[lit-ideas] Re: Wonder of Whizz and Shakespeare the Thinker
- From: David Ritchie <ritchierd@xxxxxxxxxxxxx>
- To: lit-ideas@xxxxxxxxxxxxx
- Date: Wed, 22 Aug 2007 22:07:16 -0700 (GMT-07:00)
Two point four whizzy-bits of speed, just chew on that, and a screen that you
have to search to locate where your eyes should be pointed, and an ipod and a
new printer. I am *so* up-to-date. Quick, ask me my opinion of something
really up-to-date, "Forever Twenty One," for example.
Well, since you asked, "Forever Twenty One," which is a store, should
be prosecuted for having a big sign at the entrance saying, "$3.99 and up."

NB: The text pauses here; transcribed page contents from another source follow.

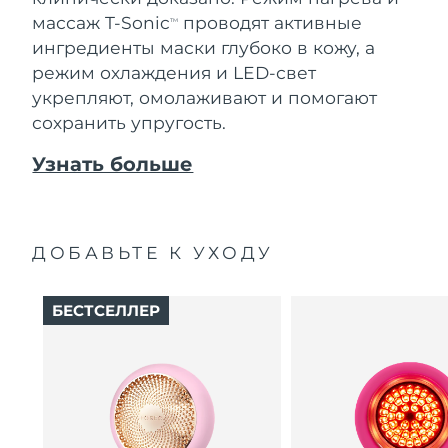
массаж T-Sonic
проводят активные
TM
ингредиенты маски глубоко в кожу, а
режим охлаждения и LED-свет
укрепляют, омолаживают и помогают
сохранить упругость.
Узнать больше
ДОБАВЬТЕ К УХОДУ
БЕСТСЕЛЛЕР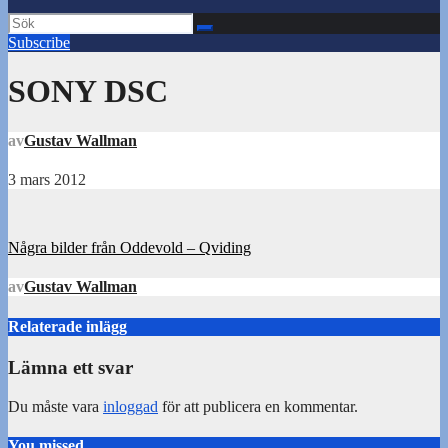
Subscribe
SONY DSC
av
Gustav Wallman
3 mars 2012
Inläggsnavigering
Några bilder från Oddevold – Qviding
av
Gustav Wallman
Relaterade inlägg
Lämna ett svar
Du måste vara
inloggad
för att publicera en kommentar.
You missed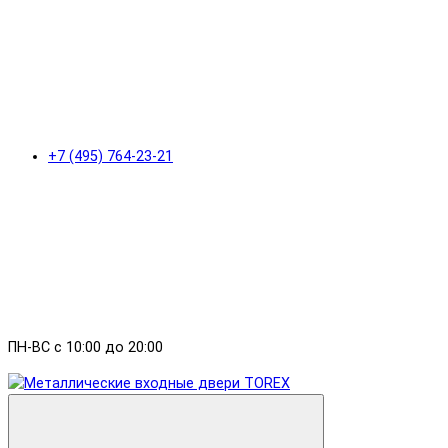
+7 (495) 764-23-21
ПН-ВС с 10:00 до 20:00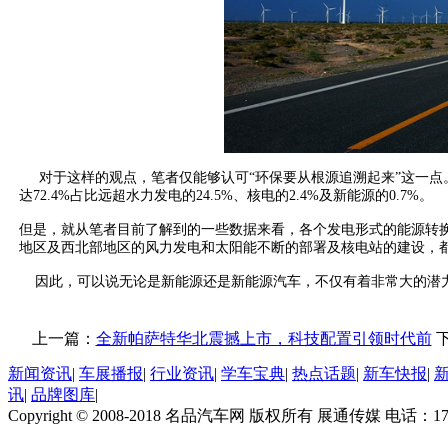
对于这样的观点，笔者仅能够认可“环保要从根源追溯起来”这一点
达72.4%占比远超水力发电的24.5%、核电的2.4%及新能源的0.7%。
但是，就从笔者目前了解到的一些数据来看，各个发电形式的能源转
地区及西北部地区的风力发电和太阳能不断的部署及核电站的建设，
因此，可以说无论是新能源还是新能源汽车，不仅有着非常大的潜力
上一篇：
全新帕萨特华北震撼上市，科技配置引领时代前
新闻资讯
|
车展播报
|
行业资讯
|
学车宝典
|
热点话题
|
新车快报
|
讯
|
品牌图库
|
Copyright © 2008-2018 名品汽车网 版权所有 展通传媒 电话：170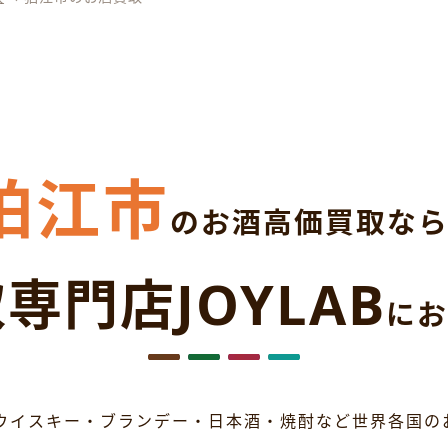
狛江市
のお酒高価買取な
専門店JOYLAB
にお
ウイスキー・ブランデー・日本酒・焼酎など世界各国の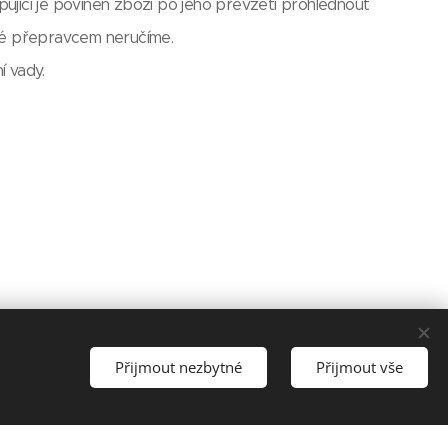
pující je povinen zboží po jeho převzetí prohlédnout
iklé přepravcem neručíme.
í vady.
Přijmout nezbytné
Přijmout vše
ředpisy: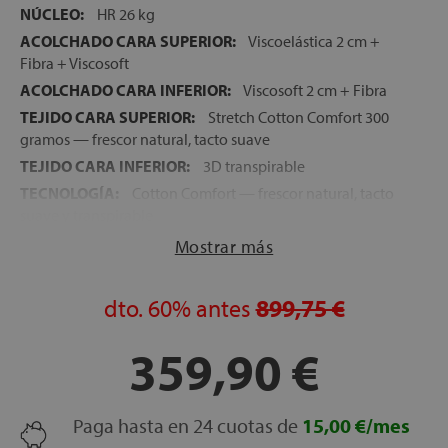
NÚCLEO:
HR 26 kg
ACOLCHADO CARA SUPERIOR:
Viscoelástica 2 cm +
Fibra + Viscosoft
ACOLCHADO CARA INFERIOR:
Viscosoft 2 cm + Fibra
TEJIDO CARA SUPERIOR:
Stretch Cotton Comfort 300
gramos — frescor natural, tacto suave
TEJIDO CARA INFERIOR:
3D transpirable
TECNOLOGÍA:
Cotton Comfort — frescor natural, tacto
suave y transpirable
FIRMEZA:
Media-Alta
Mostrar más
ALTURA:
28 cm
NOCHES DE PRUEBA:
120 noches
dto.
60%
antes
899,75 €
GARANTÍA:
5 años
359,90 €
Paga hasta en 24 cuotas de
15,00 €/mes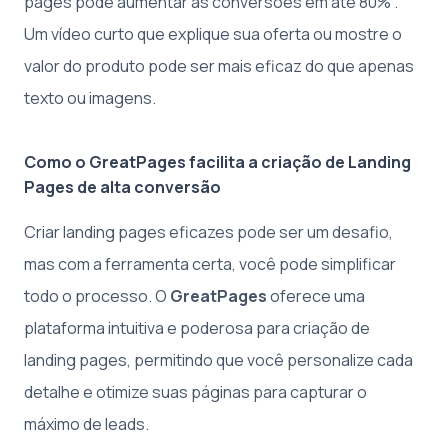
pages pode aumentar as conversões em até 80% .
Um vídeo curto que explique sua oferta ou mostre o
valor do produto pode ser mais eficaz do que apenas
texto ou imagens.
Como o GreatPages facilita a criação de Landing
Pages de alta conversão
Criar landing pages eficazes pode ser um desafio,
mas com a ferramenta certa, você pode simplificar
todo o processo. O
GreatPages
oferece uma
plataforma intuitiva e poderosa para criação de
landing pages, permitindo que você personalize cada
detalhe e otimize suas páginas para capturar o
máximo de leads.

What, I asked the first person I met, costs three ninety nine? "Perhaps
something on the clearance rack at the back of the store," she hazarded. Well
hazarded is about right for, having paid for a new computer I was in the mood
for some savings. Nothing, nada, zip on the rack at $3.99. Something should be
done.
(Footnote: I was actually only carrying the wallet; it was my daughter who
wanted to investigate the store.)
Why do I have an ipod and a printer? It's Mac's back to school (and in
"school" they include professors) deal. Buy a whizzy, bit-stuffed piece of
elegance... get an ipod and a printer, after jumping through only several
thousand rebate steps.
And what about the old beast? Pronounced by the repair specialists beyond
redemption, absolutely ready to be take out behind the barn and introduced to
the business end of the duck punt gun. I'm not at all sure that I'm going to
get my mail files away from its death grip.
Meanwhile, a sad note. Passing time this evening, I opened the "New Yorker,"
turned to the book reviews, chanced upon "Shakespeare the Thinker," by A.D.
Nuttall. The review is a good one, a study "rich in unexpected
juxtapositions"...analysis which, "never pulls too far away from the action
onstage." It concludes, "the Shakespeare who emerges here is a 'systematically
elusive' intelligence, whose brilliance lay in his ability to join
'verisimilitude to wonder.'" That might equally describe Nuttall, a man I
didn't come close to understanding but who I thought kind of wonderful when he
was my personal tutor at Sussex. The review began, "Nuttall, who died earlier
this year..."
He kept a bottle of sherry in his filing cabinet. When I run across some
sherry I'll have a drop in his memory.